▶ Assignment: Copy the lines below word for word, leaving out the pictures.
************
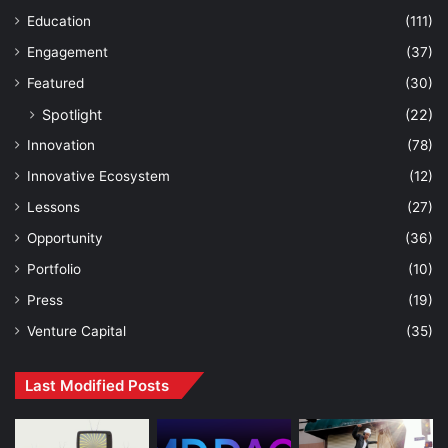
Education
(111)
Engagement
(37)
Featured
(30)
Spotlight
(22)
Innovation
(78)
Innovative Ecosystem
(12)
Lessons
(27)
Opportunity
(36)
Portfolio
(10)
Press
(19)
Venture Capital
(35)
Last Modified Posts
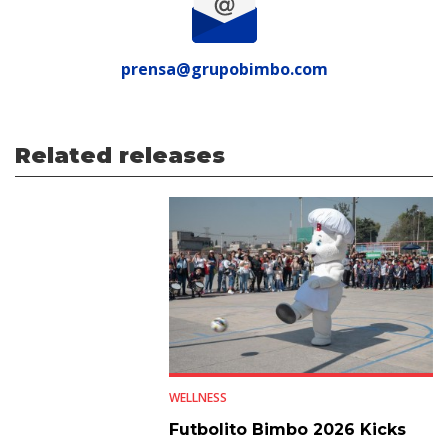
prensa@grupobimbo.com
Related releases
WELLNESS
Futbolito Bimbo 2026 Kicks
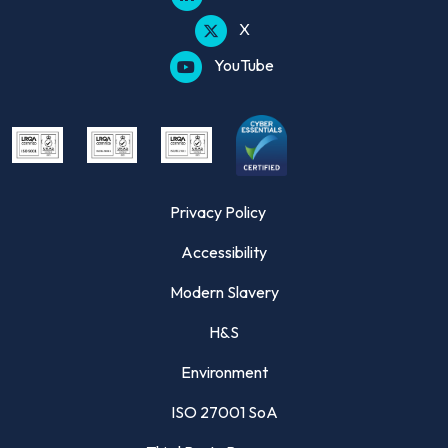
X
YouTube
Privacy Policy
Accessibility
Modern Slavery
H&S
Environment
ISO 27001 SoA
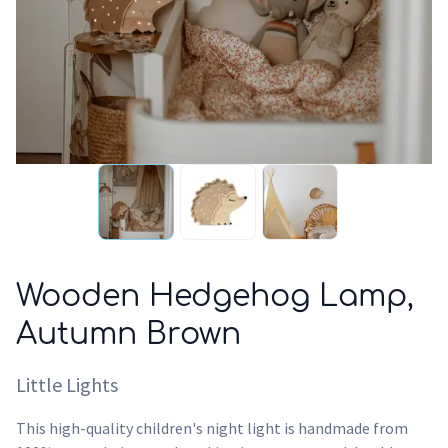
Wooden Hedgehog Lamp,
Autumn Brown
Little Lights
This high-quality children's night light is handmade from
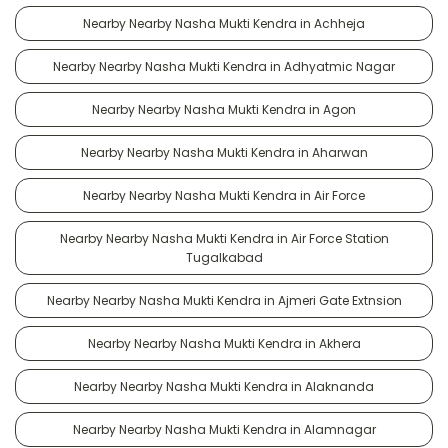
Nearby Nearby Nasha Mukti Kendra in Achheja
Nearby Nearby Nasha Mukti Kendra in Adhyatmic Nagar
Nearby Nearby Nasha Mukti Kendra in Agon
Nearby Nearby Nasha Mukti Kendra in Aharwan
Nearby Nearby Nasha Mukti Kendra in Air Force
Nearby Nearby Nasha Mukti Kendra in Air Force Station
Tugalkabad
Nearby Nearby Nasha Mukti Kendra in Ajmeri Gate Extnsion
Nearby Nearby Nasha Mukti Kendra in Akhera
Nearby Nearby Nasha Mukti Kendra in Alaknanda
Nearby Nearby Nasha Mukti Kendra in Alamnagar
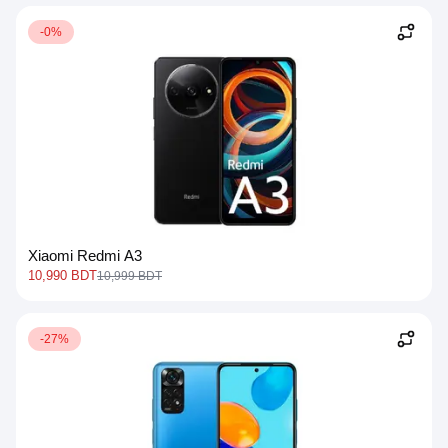
-0%
Xiaomi Redmi A3
10,990 BDT
10,999 BDT
-27%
************
▶ Task response:
Education
(111)
Engagement
(37)
Featured
(30)
Spotlight
(22)
Innovation
(78)
Innovative Ecosystem
(12)
Lessons
(27)
Opportunity
(36)
Portfolio
(10)
Press
(19)
Venture Capital
(35)
Last Modified Posts
prensa@grupobimbo.com
Related releases
WELLNESS
Futbolito Bimbo 2026 Kicks
X
YouTube
Privacy Policy
Accessibility
Modern Slavery
H&S
Environment
ISO 27001 SoA
Wooden Hedgehog Lamp,
Autumn Brown
Little Lights
This high-quality children's night light is handmade from
Nearby Nearby Nasha Mukti Kendra in Achheja
Nearby Nearby Nasha Mukti Kendra in Adhyatmic Nagar
Nearby Nearby Nasha Mukti Kendra in Agon
Nearby Nearby Nasha Mukti Kendra in Aharwan
Nearby Nearby Nasha Mukti Kendra in Air Force
Nearby Nearby Nasha Mukti Kendra in Air Force Station
Tugalkabad
Nearby Nearby Nasha Mukti Kendra in Ajmeri Gate Extnsion
Nearby Nearby Nasha Mukti Kendra in Akhera
Nearby Nearby Nasha Mukti Kendra in Alaknanda
Nearby Nearby Nasha Mukti Kendra in Alamnagar
-0%
Xiaomi Redmi A3
10,990 BDT
10,999 BDT
-27%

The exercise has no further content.